Segment Start: DOCUMENT EXCERPT

Configuring SNMP Alarms for Log Files

When configuring SNMP alarms you must specify which log files to monitor, what patterns to look for, and what types of notifications to send when an event matches a log entry.

Log File Monitoring shows the properties you can set to determine which log files in the configuration are monitored.

Table 1. Log File Monitoring
Property Name Description Default Value
snmp-adapter.alarms.logFiles[0].fileName The full path and name of the file to monitor.
snmp-adapter.alarms.logFiles[0].pollingFrequency The interval between reads of the file. Postfix the value with an s to indicate seconds, m for minutes, or ms for milliseconds. 5s
snmp-adapter.alarms.logFiles[0].startFromEndOfFile If the file already exists (with content) and if this value is true, then the SNMP adapter starts reading from the end of the file and ignores all previously written content. If this value is false, then the file is always read from the beginning. false

The following shows a sample alarm log file in the YAML configuration file.

Segment End: DOCUMENT EXCERPT
Segment Start: SUPPLIED ENTRIES

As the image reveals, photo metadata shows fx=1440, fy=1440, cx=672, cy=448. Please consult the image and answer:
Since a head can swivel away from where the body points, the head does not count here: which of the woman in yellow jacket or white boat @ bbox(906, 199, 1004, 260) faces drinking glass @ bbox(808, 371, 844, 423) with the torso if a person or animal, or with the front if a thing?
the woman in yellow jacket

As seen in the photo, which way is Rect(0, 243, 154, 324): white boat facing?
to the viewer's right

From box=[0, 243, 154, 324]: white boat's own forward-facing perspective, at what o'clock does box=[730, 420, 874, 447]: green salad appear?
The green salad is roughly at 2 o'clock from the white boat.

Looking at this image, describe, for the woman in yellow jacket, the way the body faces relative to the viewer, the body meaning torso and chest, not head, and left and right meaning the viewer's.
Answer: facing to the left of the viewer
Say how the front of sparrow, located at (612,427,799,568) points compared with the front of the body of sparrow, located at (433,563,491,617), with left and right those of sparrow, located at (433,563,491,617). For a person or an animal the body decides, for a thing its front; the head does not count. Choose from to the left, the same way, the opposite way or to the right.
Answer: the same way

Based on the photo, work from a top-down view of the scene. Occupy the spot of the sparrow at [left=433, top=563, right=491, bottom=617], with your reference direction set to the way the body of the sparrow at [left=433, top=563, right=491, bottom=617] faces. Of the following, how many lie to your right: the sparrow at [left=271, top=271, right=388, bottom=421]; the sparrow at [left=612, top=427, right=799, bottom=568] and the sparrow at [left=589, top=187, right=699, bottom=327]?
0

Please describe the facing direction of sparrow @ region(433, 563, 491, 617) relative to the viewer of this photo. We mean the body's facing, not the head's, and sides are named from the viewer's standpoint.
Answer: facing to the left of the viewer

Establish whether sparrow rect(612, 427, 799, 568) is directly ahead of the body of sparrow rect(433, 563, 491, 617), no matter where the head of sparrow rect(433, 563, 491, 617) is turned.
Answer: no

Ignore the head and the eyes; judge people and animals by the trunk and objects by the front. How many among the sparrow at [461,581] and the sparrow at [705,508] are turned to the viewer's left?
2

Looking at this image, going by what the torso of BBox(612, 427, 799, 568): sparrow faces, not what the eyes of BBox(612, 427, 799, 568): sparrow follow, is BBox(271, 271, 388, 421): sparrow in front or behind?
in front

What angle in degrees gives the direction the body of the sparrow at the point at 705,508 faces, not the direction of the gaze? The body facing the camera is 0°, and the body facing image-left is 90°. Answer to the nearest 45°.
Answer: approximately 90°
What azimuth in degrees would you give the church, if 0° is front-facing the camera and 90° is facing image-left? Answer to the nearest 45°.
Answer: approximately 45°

Segment End: SUPPLIED ENTRIES

WORK TO COMPLETE ->
- 1) In the table on SNMP log file monitoring, what is the default value for the polling frequency property?
- 2) Lay out the records, from their first line up to and including the line with "to the viewer's right", as a numbered list, leaving out blank lines.
The text and the records have nothing to do with each other.

EXERCISE SOLUTIONS ->
- 1) 5s

- 2)
1. As the image reveals, photo metadata shows fx=1440, fy=1440, cx=672, cy=448. Please consult the image and answer:
2. Since a head can swivel away from where the body points, the head does not count here: which of the woman in yellow jacket or white boat @ bbox(906, 199, 1004, 260) faces drinking glass @ bbox(808, 371, 844, 423) with the torso if a person or animal, or with the front if a thing?
3. the woman in yellow jacket
4. As seen in the photo, which way is Rect(0, 243, 154, 324): white boat facing?
5. to the viewer's right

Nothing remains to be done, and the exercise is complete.